States also brought out the best in Hillson who took over the game against Halifax, a 2014 state quarterfinalist. Hillson scored 19 points, grabbed seven rebounds and dealt five assists, helping North Penn-Mansfield erase a six-point third-quarter deficit and win, 46-42. It was more of the same a few days later against District 11 champion Minersville as North Penn-Mansfield became the first and only area girls team to reach the state quarterfinals last decade.

“When it’s crunch time she’s like, ‘give me the ball and get out of the way. I’m going to make a play and we’re going to win the game,'” Dominick said. “If we don’t win she’s like, ‘I’m OK with it because I want the pressure.’ That’s her. She wants the big moment. She’s been that way since the fifth grade.”

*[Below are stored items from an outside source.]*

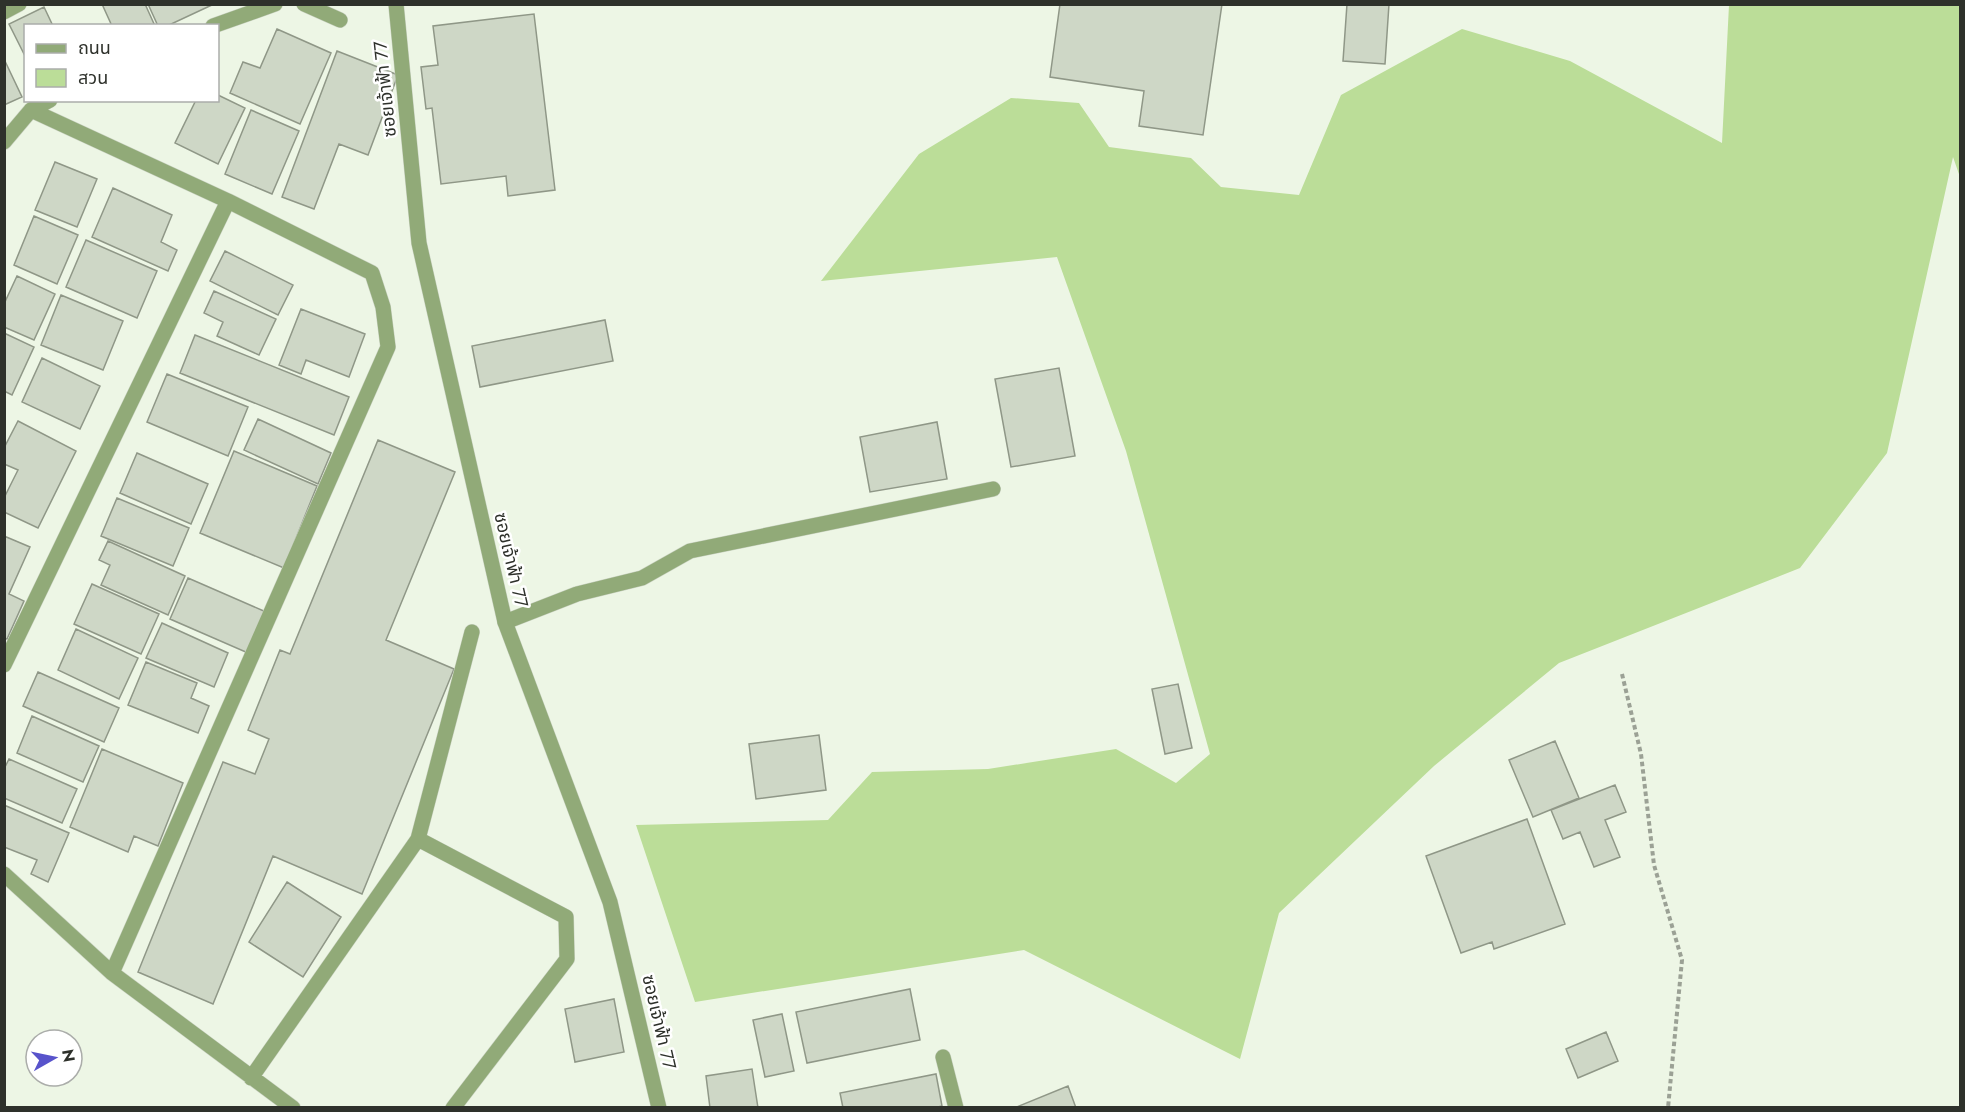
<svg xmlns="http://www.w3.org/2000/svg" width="1965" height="1112" viewBox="0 0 1965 1112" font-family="Jost,'Noto Sans Thai',sans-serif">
	<rect width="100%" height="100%" fill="#edf6e5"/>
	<!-- green -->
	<path fill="#bbdd98" d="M1729,5H1960V177L1953,157L1887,453L1800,568L1559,663L1434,766L1279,913L1240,1059L1024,950L695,1002L636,825L828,820L872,772L988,769L1116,749L1176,783L1210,754L1126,451L1057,257L821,281L919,154L1011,98L1079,103L1109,147L1191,158L1221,187L1299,195L1341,95L1462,29L1570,61L1722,143Z"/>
	<!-- building -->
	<path fill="#ced7c6" stroke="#8f9787" stroke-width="1.5" d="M102,4H145L155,26H112Z
		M148,4H214L167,26H158Z
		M1060,4H1222L1203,135L1139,126L1144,91L1050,77Z
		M1347,4H1389L1385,64L1343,61Z
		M44,7L53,26H26V58L9,24Z
		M534,14L555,190L508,196L506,176L441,184L432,108L426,109L421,67L438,65L433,26Z
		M277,29L331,53L300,124L230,93L243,62L260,68Z
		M337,51L398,75L368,155L339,144L314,209L282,197Z
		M4,59L22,97L4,105Z
		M218,95L245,108L218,164L175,143L196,100H218Z
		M251,110L299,131L272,194L225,174Z
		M55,162L97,179L77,227L35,210Z
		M113,188L172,215L161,242L177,250L168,271L92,237Z
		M34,216L78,235L57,284L14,265Z
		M86,240L157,271L137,318L66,287Z
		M225,251L293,285L278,315L210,281Z
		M17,276L55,294L34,340L4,327V304Z
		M214,291L276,319L259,355L217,336L223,322L204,313Z
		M61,295L123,321L103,370L41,345Z
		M301,309L365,334L349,377L306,360L301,374L279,365Z
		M605,320L613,361L480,387L472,346Z
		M4,333L34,347L12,395L4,391Z
		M195,335L349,397L334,435L180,373Z
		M42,358L100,386L80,429L22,402Z
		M1059,368L1075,456L1011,467L995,379Z
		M167,374L248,407L228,456L147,422Z
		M258,419L331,453L318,484L244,450Z
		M18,421L76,451L38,528L4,512V498L18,470L4,464V448Z
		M937,422L947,479L870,492L860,437Z
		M378,440L455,472L386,640L454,669L362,894L273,856L213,1004L138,972L223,762L255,774L269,739L248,730L280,650L290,654Z
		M234,451L317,486L284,568L200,533Z
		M137,453L208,484L191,524L120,493Z
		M117,498L189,528L173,566L101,536Z
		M4,536L30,547L9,594L24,601L7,639L4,638Z
		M108,541L185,576L168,615L101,585L110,565L99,560Z
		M188,578L266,612L248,653L170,619Z
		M92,584L159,614L141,654L74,624Z
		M162,623L228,653L214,687L146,658Z
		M76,629L138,658L119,699L58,670Z
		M146,662L197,683L191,698L209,706L198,733L128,705Z
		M38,672L119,708L104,742L23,706Z
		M1178,684L1192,748L1165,754L1152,689Z
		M32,716L99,746L83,782L17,753Z
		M819,735L826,790L756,799L749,744Z
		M1555,741L1579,798L1533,817L1509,760Z
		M102,749L183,783L158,846L134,836L128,852L70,827Z
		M9,759L77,789L62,823L4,798V769Z
		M1615,785L1626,812L1605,820L1620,857L1594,867L1580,832L1563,839L1551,810Z
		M4,805L69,833L48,882L31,874L37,860L4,847Z
		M1527,819L1565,924L1494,949L1492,942L1461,953L1426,856Z
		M287,882L341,917L303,977L249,942Z
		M910,989L920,1040L807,1063L796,1012Z
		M614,999L624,1052L575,1062L565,1009Z
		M782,1014L794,1071L765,1077L753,1020Z
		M1606,1032L1618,1061L1578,1078L1566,1049Z
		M752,1069L758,1108H710L706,1076Z
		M936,1074L942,1106L934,1108H843L840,1093Z
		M1068,1086L1076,1108H1014Z"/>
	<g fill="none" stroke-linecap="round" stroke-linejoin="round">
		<defs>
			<path id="service" d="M505,622L577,594L642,578L690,551L993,489"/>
			<path id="minor" d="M304,4L340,20
				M396,4L419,243L505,622L610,902L659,1108
				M4,12L19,4
				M213,26L275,4
				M31,110L50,100
				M4,142L31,110L228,201L372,273L383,307L388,347L112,973
				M4,665L228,201
				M418,839L566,917L567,959L453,1108
				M4,874L112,973L293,1108
				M943,1057L956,1108
				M251,1078L418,839L472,632"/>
		</defs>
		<!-- service casing -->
		<use href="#service" stroke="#cbd3c4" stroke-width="16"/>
		<!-- minor casing -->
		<use href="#minor" stroke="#cbd3c4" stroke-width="16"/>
		<!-- path -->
		<path stroke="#9ba195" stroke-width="4" stroke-dasharray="4.5 3" stroke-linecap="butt" d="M1622,674L1641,754L1654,865L1682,960L1668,1108"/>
		<!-- service -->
		<use href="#service" stroke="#91aa78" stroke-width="15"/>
		<!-- minor -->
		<use href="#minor" stroke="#91aa78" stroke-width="15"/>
	</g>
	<g text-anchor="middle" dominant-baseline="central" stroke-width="5" stroke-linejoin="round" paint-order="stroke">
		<!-- street labels -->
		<g font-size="18" fill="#2e312b" stroke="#fff">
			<text transform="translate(385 89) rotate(-96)">ซอยเจ้าฟ้า 77</text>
			<text transform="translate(511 560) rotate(77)">ซอยเจ้าฟ้า 77</text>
			<text transform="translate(659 1022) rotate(77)">ซอยเจ้าฟ้า 77</text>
		</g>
	</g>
	<!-- border -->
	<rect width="1965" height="1112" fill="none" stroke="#2e312b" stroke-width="12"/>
	<!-- legend -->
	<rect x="24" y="24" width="195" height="78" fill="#ffffff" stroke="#abadaa" stroke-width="1.5"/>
	<rect x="36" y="44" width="30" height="9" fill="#91aa78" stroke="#abadaa" stroke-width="1.5"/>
	<text x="78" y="54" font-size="18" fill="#2e312b">ถนน</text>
	<rect x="36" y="69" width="30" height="18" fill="#bbdd98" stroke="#abadaa" stroke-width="1.5"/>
	<text x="78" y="84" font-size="18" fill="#2e312b">สวน</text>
	<!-- north arrow -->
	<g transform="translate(54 1058) rotate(81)"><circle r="28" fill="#ffffff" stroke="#abadaa" stroke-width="1.5"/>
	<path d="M0-4.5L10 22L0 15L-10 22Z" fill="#5853cb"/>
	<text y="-9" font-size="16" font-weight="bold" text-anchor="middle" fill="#2e312b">N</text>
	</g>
</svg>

“I love playing hard games like these,” Hillson said. “I’ve given up a lot of things for that, but I wouldn’t trade it for anything.”

North Penn-Mansfield wouldn’t trade Hillson for anything either. Earning all-state honors as a junior only further motivated her as a senior. The defending district champions were a marked team all season, but Hillson and her teammates handled the pressure well and finished 25-4, capturing both the NTL-I and NTL Tournament championships. Hillson averaged 15.0 points, 3.9 assists and 2.8 steals per game, numbers that would have been higher had the Tigers not so frequently blown out opponents that season.

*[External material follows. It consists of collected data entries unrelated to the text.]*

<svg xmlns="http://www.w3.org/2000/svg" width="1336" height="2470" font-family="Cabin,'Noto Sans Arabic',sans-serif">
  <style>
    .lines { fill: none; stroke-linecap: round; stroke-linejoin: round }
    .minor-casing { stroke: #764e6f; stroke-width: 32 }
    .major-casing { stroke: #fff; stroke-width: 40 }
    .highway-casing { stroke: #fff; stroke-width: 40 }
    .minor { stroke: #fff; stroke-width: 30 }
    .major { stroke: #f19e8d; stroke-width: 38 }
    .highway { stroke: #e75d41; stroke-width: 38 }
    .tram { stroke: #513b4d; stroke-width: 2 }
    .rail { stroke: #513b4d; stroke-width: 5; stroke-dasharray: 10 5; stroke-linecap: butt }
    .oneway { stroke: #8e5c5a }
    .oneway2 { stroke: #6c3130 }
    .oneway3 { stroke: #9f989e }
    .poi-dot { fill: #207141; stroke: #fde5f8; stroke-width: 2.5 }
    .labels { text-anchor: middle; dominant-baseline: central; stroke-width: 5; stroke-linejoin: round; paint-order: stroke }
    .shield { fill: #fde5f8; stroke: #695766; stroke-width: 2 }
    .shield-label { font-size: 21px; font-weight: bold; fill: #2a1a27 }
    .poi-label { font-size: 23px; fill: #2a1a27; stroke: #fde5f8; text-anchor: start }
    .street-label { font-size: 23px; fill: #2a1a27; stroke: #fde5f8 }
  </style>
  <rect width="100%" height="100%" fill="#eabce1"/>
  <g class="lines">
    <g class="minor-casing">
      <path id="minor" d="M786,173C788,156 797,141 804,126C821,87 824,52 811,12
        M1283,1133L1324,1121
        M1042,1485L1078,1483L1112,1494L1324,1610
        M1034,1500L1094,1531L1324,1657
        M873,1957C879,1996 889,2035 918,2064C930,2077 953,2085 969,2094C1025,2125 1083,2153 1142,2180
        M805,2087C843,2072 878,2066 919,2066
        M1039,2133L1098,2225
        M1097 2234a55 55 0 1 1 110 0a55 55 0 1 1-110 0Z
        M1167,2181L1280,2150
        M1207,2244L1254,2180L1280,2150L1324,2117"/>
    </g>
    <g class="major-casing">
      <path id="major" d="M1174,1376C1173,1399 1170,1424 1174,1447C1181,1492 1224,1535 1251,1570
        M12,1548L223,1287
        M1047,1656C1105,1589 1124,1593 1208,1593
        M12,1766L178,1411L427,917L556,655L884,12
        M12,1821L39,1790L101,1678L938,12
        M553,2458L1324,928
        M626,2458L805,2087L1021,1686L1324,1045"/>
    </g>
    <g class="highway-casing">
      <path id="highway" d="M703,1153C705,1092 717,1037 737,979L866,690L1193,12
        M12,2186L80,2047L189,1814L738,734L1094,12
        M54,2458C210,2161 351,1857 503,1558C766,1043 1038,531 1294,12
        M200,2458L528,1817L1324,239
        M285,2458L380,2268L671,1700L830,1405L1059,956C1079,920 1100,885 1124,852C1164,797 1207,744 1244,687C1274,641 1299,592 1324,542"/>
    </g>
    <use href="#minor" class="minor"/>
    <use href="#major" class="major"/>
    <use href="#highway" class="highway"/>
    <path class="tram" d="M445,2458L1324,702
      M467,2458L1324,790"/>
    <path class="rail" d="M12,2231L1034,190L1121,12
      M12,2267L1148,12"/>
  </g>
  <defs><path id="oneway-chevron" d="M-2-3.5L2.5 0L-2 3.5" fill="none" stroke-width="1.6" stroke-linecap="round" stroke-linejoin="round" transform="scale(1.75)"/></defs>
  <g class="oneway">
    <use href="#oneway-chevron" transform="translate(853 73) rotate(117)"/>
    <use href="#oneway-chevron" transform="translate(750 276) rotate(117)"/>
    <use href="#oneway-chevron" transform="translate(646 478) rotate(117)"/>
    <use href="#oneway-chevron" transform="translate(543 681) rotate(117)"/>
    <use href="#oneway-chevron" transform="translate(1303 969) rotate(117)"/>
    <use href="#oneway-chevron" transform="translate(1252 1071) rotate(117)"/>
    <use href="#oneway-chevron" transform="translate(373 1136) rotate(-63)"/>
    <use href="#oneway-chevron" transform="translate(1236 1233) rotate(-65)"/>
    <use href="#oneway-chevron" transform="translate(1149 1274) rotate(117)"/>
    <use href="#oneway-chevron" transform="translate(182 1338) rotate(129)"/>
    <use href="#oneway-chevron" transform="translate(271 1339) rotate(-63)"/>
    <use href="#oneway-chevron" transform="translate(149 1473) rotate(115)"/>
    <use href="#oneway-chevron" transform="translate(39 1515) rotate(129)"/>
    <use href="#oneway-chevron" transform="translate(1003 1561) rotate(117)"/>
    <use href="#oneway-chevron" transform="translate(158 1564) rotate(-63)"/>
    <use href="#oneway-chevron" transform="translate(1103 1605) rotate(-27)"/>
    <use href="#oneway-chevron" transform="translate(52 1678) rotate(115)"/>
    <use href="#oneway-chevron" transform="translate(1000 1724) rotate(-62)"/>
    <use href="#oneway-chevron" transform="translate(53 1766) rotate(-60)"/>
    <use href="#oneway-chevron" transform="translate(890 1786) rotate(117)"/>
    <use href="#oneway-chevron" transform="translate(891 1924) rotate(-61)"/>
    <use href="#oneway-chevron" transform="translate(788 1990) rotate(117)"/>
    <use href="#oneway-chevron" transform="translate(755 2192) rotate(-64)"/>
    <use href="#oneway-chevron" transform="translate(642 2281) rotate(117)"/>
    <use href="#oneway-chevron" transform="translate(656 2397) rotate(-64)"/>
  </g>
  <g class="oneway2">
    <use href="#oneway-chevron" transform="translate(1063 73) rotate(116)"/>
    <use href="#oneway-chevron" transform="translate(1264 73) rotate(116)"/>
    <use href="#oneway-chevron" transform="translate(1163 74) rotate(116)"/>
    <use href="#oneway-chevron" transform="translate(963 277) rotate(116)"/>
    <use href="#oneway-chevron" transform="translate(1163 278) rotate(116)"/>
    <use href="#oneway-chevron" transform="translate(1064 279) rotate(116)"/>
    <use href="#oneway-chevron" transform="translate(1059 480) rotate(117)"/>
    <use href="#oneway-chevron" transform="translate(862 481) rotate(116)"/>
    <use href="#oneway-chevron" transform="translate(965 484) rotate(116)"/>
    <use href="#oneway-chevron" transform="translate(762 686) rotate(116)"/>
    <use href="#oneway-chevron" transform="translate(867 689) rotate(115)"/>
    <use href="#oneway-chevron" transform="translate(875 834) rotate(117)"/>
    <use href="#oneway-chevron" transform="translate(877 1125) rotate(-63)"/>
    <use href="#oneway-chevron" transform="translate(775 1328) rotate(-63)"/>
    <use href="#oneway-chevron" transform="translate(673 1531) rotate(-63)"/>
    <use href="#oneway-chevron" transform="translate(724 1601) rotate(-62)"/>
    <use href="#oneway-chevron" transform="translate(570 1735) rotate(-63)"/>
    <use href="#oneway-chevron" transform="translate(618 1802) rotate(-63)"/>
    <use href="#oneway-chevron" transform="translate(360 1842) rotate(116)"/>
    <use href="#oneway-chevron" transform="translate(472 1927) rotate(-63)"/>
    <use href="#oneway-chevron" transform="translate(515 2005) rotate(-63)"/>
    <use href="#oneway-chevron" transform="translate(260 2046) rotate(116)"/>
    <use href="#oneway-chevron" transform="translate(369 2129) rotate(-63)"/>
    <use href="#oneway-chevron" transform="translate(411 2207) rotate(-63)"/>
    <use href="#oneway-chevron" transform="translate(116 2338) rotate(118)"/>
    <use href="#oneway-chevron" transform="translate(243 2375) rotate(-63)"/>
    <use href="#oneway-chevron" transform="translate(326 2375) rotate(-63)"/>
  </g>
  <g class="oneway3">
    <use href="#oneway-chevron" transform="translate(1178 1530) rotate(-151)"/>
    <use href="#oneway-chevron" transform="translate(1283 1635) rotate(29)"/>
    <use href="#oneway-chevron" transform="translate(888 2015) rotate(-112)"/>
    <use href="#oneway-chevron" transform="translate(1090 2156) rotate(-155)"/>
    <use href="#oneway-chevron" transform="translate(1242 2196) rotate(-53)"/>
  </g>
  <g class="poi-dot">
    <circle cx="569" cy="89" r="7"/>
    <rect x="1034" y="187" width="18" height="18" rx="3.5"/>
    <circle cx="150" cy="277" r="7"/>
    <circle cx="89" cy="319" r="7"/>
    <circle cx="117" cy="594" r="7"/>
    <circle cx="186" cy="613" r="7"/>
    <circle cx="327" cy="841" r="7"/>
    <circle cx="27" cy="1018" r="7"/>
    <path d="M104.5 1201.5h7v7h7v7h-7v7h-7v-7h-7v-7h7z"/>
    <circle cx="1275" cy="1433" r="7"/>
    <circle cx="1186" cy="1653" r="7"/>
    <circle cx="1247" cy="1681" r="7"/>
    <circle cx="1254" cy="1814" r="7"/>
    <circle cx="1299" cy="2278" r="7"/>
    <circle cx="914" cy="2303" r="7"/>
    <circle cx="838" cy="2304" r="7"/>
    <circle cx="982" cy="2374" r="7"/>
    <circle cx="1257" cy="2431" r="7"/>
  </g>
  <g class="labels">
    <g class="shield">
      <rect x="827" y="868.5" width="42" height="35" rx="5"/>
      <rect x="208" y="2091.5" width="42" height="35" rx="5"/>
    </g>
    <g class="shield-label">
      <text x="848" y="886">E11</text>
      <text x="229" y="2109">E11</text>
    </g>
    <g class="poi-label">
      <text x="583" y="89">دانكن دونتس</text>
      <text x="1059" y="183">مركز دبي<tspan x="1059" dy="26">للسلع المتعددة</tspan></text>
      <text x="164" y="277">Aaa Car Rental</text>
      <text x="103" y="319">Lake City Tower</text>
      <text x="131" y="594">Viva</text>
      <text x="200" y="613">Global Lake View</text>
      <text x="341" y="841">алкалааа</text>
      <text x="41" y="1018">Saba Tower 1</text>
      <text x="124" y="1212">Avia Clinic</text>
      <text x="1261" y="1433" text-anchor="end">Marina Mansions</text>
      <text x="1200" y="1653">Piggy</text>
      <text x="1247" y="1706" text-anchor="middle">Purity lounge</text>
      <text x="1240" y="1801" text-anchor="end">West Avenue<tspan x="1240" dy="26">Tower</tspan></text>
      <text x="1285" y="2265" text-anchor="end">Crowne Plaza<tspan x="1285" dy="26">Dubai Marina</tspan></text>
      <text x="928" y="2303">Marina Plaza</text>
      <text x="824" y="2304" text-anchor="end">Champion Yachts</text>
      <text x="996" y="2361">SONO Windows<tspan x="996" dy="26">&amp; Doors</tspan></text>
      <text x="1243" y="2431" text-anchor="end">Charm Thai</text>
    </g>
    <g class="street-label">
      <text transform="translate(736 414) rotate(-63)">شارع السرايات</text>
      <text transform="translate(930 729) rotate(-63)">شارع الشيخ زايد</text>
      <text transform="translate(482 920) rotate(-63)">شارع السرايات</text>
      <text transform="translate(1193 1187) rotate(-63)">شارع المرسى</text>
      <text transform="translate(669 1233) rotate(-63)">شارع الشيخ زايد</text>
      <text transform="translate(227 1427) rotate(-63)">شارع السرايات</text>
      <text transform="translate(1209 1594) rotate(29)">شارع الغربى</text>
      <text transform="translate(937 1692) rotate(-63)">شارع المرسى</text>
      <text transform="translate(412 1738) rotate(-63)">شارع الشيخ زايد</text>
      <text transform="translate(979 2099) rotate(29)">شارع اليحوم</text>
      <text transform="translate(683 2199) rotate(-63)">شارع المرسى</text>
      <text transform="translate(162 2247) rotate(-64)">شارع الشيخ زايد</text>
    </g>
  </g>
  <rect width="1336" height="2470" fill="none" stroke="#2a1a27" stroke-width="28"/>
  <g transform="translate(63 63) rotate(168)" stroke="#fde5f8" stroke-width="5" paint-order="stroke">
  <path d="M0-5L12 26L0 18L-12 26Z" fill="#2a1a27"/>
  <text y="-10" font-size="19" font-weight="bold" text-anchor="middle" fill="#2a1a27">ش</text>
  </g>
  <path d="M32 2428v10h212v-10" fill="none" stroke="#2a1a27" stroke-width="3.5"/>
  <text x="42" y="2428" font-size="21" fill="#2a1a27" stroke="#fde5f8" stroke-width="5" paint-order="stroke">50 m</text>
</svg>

And again, Hillson shined on the big stage, playing outstanding games throughout the postseason. Her late assist to Sara Wolbert helped North Penn-Mansfield take a lead it never relinquished in a 42-38 district championship win against eventual state finalist Lourdes. It was more of the same against Christian School of York in states before Hillson left an indelible image as she courageously fought through the pain against Mahanoy Area and took the game over in the fourth quarter. Performances like those had become the norm and helped Hillson again earn all-state honors.

“It’s very exciting being able to get it two years in a row. It feels like all the hard work paid off,” Hillson said. “I never really thought about all-state until I got it as a junior. I just played to win and always wanted to be better. We had a great season and there’s nothing more you can ask than that.”

North Penn-Mansfield certainly could not ask for more than Hillson produced.